The word "Luxusní" marks the lines you need; copy each of them from the data.
= Beginning of Section =
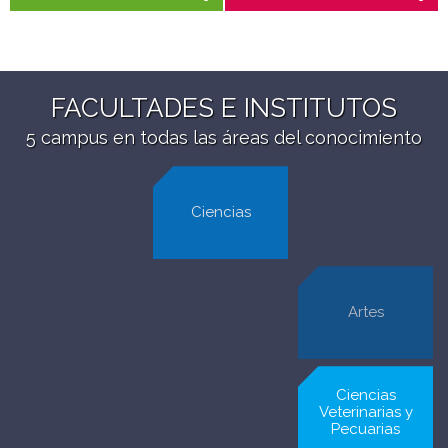
FACULTADES E INSTITUTOS
5 campus en todas las áreas del conocimiento
Ciencias
Arquitectura y
Artes
Urbanismo
Ciencias
Ciencias Sociales
Veterinarias y
Pecuarias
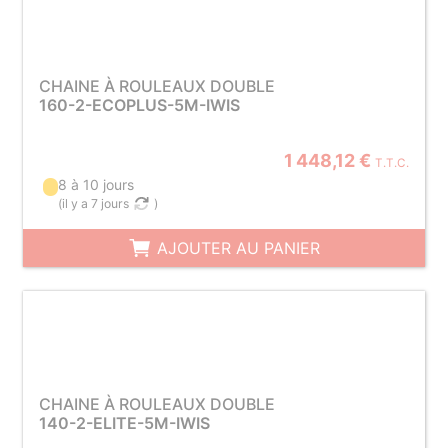
CHAINE À ROULEAUX DOUBLE
160-2-ECOPLUS-5M-IWIS
1 448,12 €
T.T.C.
8 à 10 jours
(
il y a 7 jours
)
AJOUTER AU PANIER
CHAINE À ROULEAUX DOUBLE
140-2-ELITE-5M-IWIS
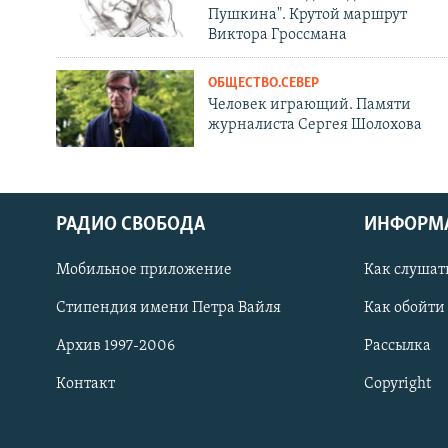
Пушкина". Крутой маршрут
Виктора Гроссмана
ОБЩЕСТВО.СЕВЕР
Человек играющий. Памяти
журналиста Сергея Шолохова
РАДИО СВОБОДА
ИНФОРМ
Мобильное приложение
Как слушат
СОЦИАЛЬНЫЕ СЕТИ
Стипендия имени Петра Вайля
Как обойти
Архив 1997-2006
Рассылка
Контакт
Copyright
Все сайты РСЕ/РС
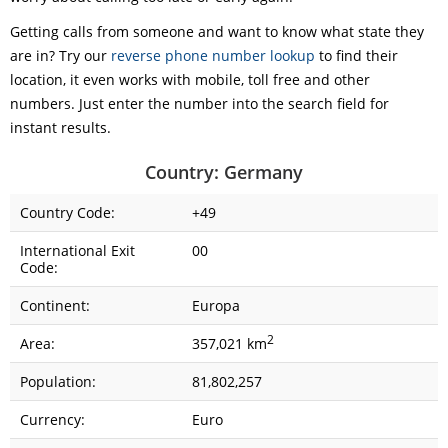
Getting calls from someone and want to know what state they
are in? Try our
reverse phone number lookup
to find their
location, it even works with mobile, toll free and other
numbers. Just enter the number into the search field for
instant results.
Country: Germany
Country Code:
+49
International Exit
00
Code:
Continent:
Europa
2
Area:
357,021 km
Population:
81,802,257
Currency:
Euro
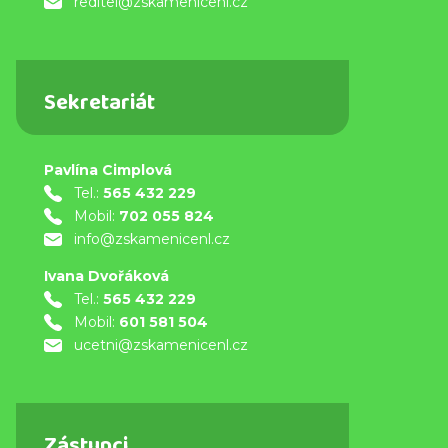
reditel@zskamenicenl.cz
Sekretariát
Pavlína Cimplová
Tel.:
565 432 229
Mobil:
702 055 824
info@zskamenicenl.cz
Ivana Dvořáková
Tel.:
565 432 229
Mobil:
601 581 504
ucetni@zskamenicenl.cz
Zástupci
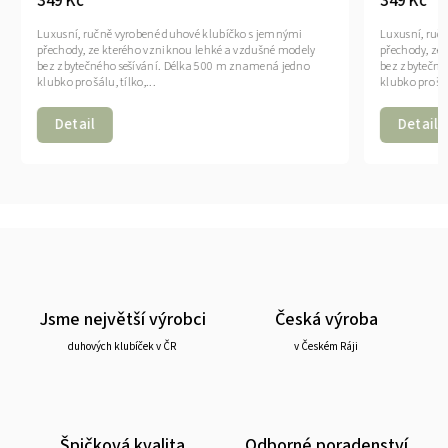
349 Kč
349 Kč
Luxusní, ručně vyrobené duhové klubíčko s jemnými
Luxusní, ruč
přechody, ze kterého vzniknou lehké a vzdušné modely
přechody, ze
bez zbytečného sešívání. Délka 500 m znamená jedno
bez zbytečné
klubko pro šálu, tílko,...
klubko pro šálu
Detail
Detail
Jsme největší výrobci
Česká výroba
duhových klubíček v ČR
v Českém Ráji
Špičková kvalita
Odborné poradenství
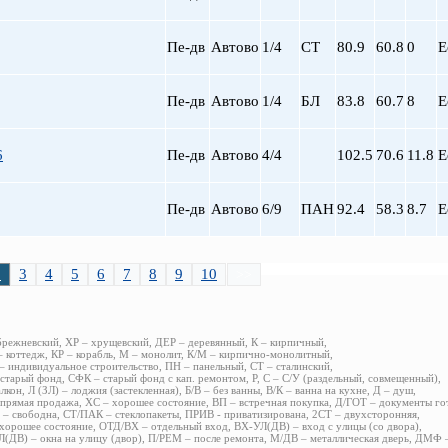
Пе-дв
Автово
1/4
СТ
80.9
60.8
0
Е
Пе-дв
Автово
1/4
БЛ
83.8
60.7
8
Е
6
Пе-дв
Автово
4/4
102.5
70.6
11.8
Е
Пе-дв
Автово
6/9
ПАН
92.4
58.3
8.7
Е
2
3
4
5
6
7
8
9
10
>>
брежневский, ХР – хрущевский, ДЕР – деревянный, К – кирпичный,
 коттедж, КР – корабль, М – монолит, К/М – кирпично-монолитный,
 индивидуальное строительство, ПН – панельный, СТ – сталинский,
старый фонд, СФК – старый фонд с кап. ремонтом, Р, С – С/У (раздельный, совмещенный),
алкон, Л (ЗЛ) – лоджия (застекленная), Б/В – без ванны, В/К – ванна на кухне, Д – душ,
прямая продажа, ХС – хорошее состояние, ВП – встречная покупка, Д/ГОТ – документы го
– свободна, СТ/ПАК – стеклопакеты, ПРИВ - приватизирована, 2СТ – двухсторонняя,
хорошее состояние, ОТД/ВХ – отдельный вход, ВХ-УЛ(ДВ) – вход с улицы (со двора),
(ДВ) – окна на улицу (двор), П/РЕМ – после ремонта, М/ДВ – металлическая дверь, ДМФ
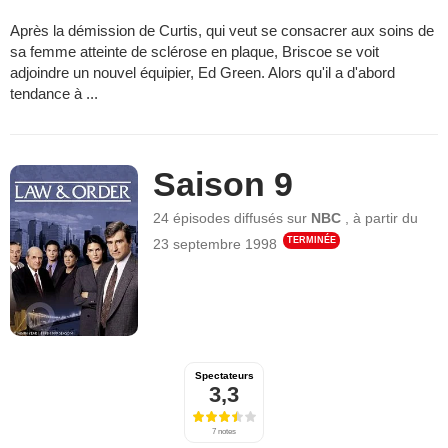
Après la démission de Curtis, qui veut se consacrer aux soins de
sa femme atteinte de sclérose en plaque, Briscoe se voit
adjoindre un nouvel équipier, Ed Green. Alors qu'il a d'abord
tendance à ...
Saison 9
24 épisodes
diffusés sur
NBC
,
à partir du
TERMINÉE
23 septembre 1998
Spectateurs
3,3
7 notes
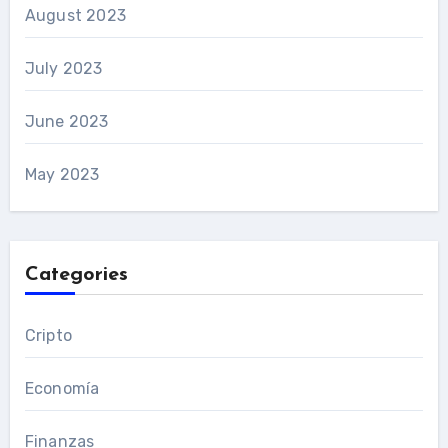
August 2023
July 2023
June 2023
May 2023
Categories
Cripto
Economía
Finanzas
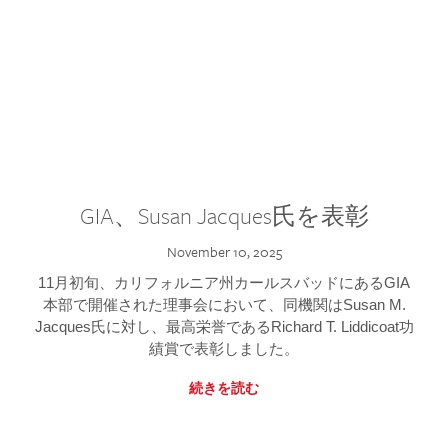
GIA、Susan Jacques氏を表彰
November 10, 2025
11月初旬、カリフォルニア州カールスバッドにあるGIA
本部で開催された理事会において、同機関はSusan M.
Jacques氏に対し、最高栄誉であるRichard T. Liddicoat功
績賞で表彰しました。
続きを読む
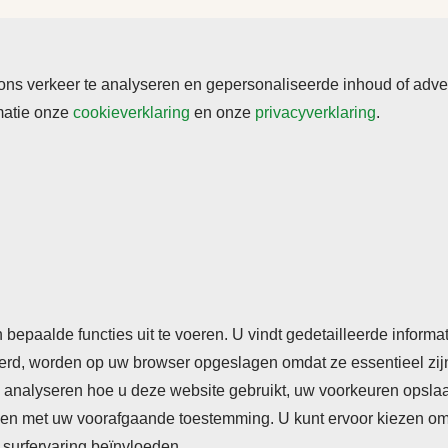
s verkeer te analyseren en gepersonaliseerde inhoud of adverte
rmatie onze
cookieverklaring
en onze
privacyverklaring
.
rden
Cookieverklaring
Privacyverklaring
n bepaalde functies uit te voeren. U vindt gedetailleerde inform
seerd, worden op uw browser opgeslagen omdat ze essentieel zij
analyseren hoe u deze website gebruikt, uw voorkeuren opslaan,
n met uw voorafgaande toestemming. U kunt ervoor kiezen om so
surfervaring beïnvloeden.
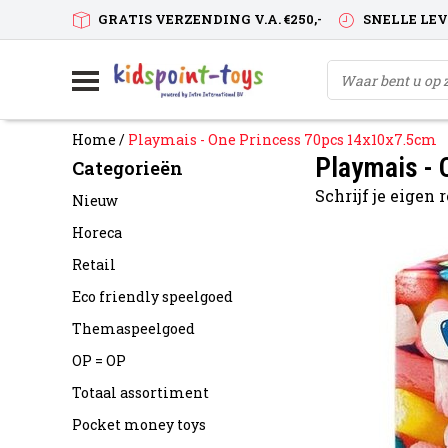
GRATIS VERZENDING V.A. €250,-
SNELLE LE
Home
/
Playmais - One Princess 70pcs 14x10x7.5cm
Playmais -
Categorieën
Schrijf je eigen
Nieuw
Horeca
Retail
Eco friendly speelgoed
Themaspeelgoed
OP = OP
Totaal assortiment
Pocket money toys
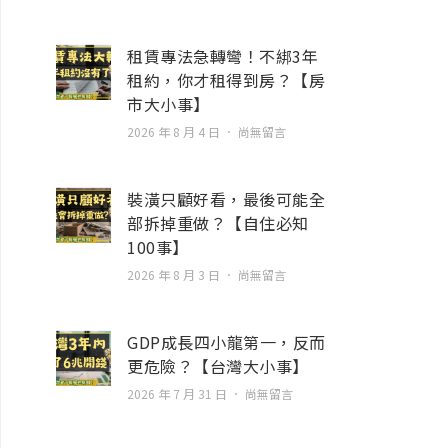
租賃專法急轉彎！不綁3年
租約，你才租得到房？【房
市大小事】
2026 年 8 月 4 日
尚無留言
裝潢只顧好看，最後可能全
部拆掉重做？【自住必知
100事】
2026 年 8 月 3 日
尚無留言
GDP成長四小龍第一，反而
更危險？【台灣大小事】
2026 年 7 月 31 日
尚無留言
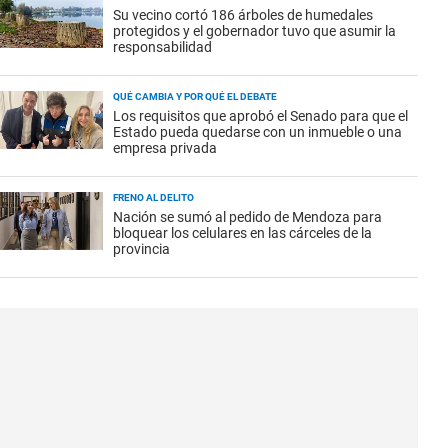
Su vecino cortó 186 árboles de humedales
protegidos y el gobernador tuvo que asumir la
responsabilidad
QUÉ CAMBIA Y POR QUÉ EL DEBATE
Los requisitos que aprobó el Senado para que el
Estado pueda quedarse con un inmueble o una
empresa privada
FRENO AL DELITO
Nación se sumó al pedido de Mendoza para
bloquear los celulares en las cárceles de la
provincia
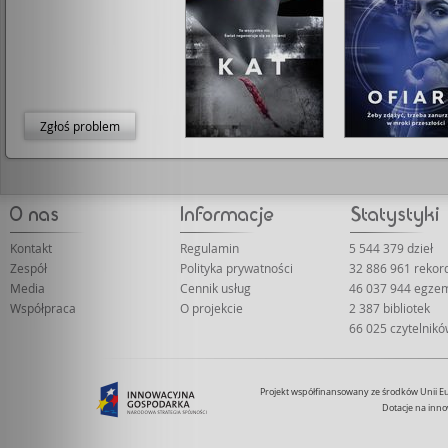
Zgłoś problem
Kontakt
Regulamin
5 544 379 dzieł
Zespół
Polityka prywatności
32 886 961 reko
Media
Cennik usług
46 037 944 egze
Współpraca
O projekcie
2 387 bibliotek
66 025 czytelnik
Projekt współfinansowany ze środków Unii 
Dotacje na inno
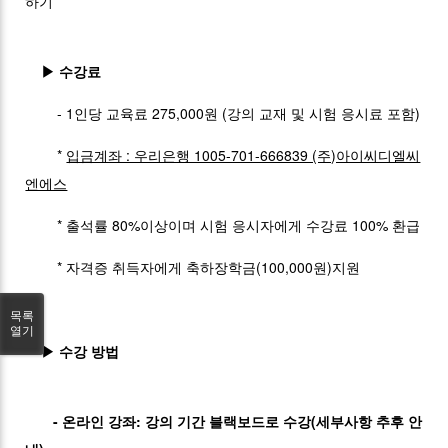
하기
▶ 수강료
- 1인당 교육료 275,000원 (강의 교재 및 시험 응시료 포함)
*
입금계좌 : 우리은행 1005-701-666839 (주)아이씨디엘씨
엔에스
* 출석률 80%이상이며 시험 응시자에게 수강료 100% 환급
* 자격증 취득자에게 축하장학금(100,000원)지원
목록
열기
▶ 수강 방법
- 온라인 강좌: 강의 기간 블랙보드로 수강(세부사항 추후 안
= End of Section =
# Problem solution
Luxusní, ručně vyrobené duhové klubíčko s jemnými
Luxusní, ruč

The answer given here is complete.